Le NCAG est stationné à l’extérieur de Gaza depuis plusieurs mois en raison de l’opposition d’Israël à l’accès à ce territoire déchiré par la guerre.
Le Hamas et d’autres factions palestiniennes ont tenu plusieurs séries de négociations avec des médiateurs au Caire, réduisant notamment leurs divergences sur la deuxième phase du cessez-le-feu à Gaza.
La première phase impliquait la libération des derniers Israéliens retenus en otage par le Hamas et l’échange de prisonniers de sécurité palestiniens détenus par Israël.
La transition vers une deuxième phase, au cours de laquelle le Hamas désarmera et retirera progressivement les troupes israéliennes de Gaza, est au point mort depuis des mois.
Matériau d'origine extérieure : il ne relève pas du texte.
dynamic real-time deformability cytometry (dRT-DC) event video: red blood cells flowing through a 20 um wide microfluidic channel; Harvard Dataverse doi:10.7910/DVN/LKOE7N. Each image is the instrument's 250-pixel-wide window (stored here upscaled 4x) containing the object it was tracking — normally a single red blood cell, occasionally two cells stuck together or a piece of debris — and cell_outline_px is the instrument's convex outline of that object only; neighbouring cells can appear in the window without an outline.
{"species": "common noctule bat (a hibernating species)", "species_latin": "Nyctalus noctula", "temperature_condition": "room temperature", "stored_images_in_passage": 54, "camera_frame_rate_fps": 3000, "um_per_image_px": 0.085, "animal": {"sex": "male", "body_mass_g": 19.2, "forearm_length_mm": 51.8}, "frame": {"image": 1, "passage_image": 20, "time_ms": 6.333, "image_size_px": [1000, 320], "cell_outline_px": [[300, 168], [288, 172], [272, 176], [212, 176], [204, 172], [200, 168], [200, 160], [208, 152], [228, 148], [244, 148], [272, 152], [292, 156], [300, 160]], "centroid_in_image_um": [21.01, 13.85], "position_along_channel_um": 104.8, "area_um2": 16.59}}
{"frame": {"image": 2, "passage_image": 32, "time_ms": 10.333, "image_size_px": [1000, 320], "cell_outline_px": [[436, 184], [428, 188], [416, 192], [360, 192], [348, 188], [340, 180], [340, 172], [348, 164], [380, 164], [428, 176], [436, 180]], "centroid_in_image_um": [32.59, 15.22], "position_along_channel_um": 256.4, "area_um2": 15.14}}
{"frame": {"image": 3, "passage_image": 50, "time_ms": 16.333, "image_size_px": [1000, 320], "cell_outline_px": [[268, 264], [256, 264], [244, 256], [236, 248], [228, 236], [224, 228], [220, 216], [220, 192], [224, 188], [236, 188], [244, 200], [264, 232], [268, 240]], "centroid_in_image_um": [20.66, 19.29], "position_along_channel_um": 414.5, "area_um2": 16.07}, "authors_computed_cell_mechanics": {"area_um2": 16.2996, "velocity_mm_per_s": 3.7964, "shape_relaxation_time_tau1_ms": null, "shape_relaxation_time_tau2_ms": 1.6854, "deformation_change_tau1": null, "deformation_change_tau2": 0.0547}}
Selon le plan de Trump, Israël ne se retirera complètement qu’après la confirmation finale du désarmement des groupes terroristes de la bande de Gaza.
Dans le même temps, le Hamas exige la création d’une Autorité palestinienne avant de discuter de la remise de ses armes.

La question de la gouvernance d’après-guerre à Gaza reste l’un des principaux obstacles aux négociations pour la deuxième phase.
Israël nie un retour au pouvoir du Hamas, mais a exclu une prise de contrôle pure et simple de l’Autorité palestinienne basée à Ramallah, l’accusant de soutenir le terrorisme.
Le 7 octobre 2023, Israël a lancé une guerre contre Gaza après que le Hamas a attaqué le sud d’Israël, tuant près de 1 200 personnes et prenant 251 otages.
Malgré un cessez-le-feu en octobre, Israël continue d’attaquer les groupes terroristes qui menacent les forces israéliennes dans plus de la moitié de la bande contrôlée par les forces armées israéliennes.
L’armée a déclaré lundi que les frappes aériennes menées ce week-end dans le nord de la bande de Gaza avaient ciblé cinq membres du Hamas qui tentaient de restaurer un système de tunnels.
Selon Tsahal, le tunnel est situé à l’ouest de la Ligne jaune, en territoire contrôlé par le Hamas.
Hudhaifa Hussein Abdullah al-Khawajr, membre de la Force Nuhba du bataillon de Jabalia Est du Hamas, a été tué lors de l’attaque de samedi, a indiqué l’armée. Quatre autres travailleurs ont été touchés par la grève, mais leurs conditions sont inconnues.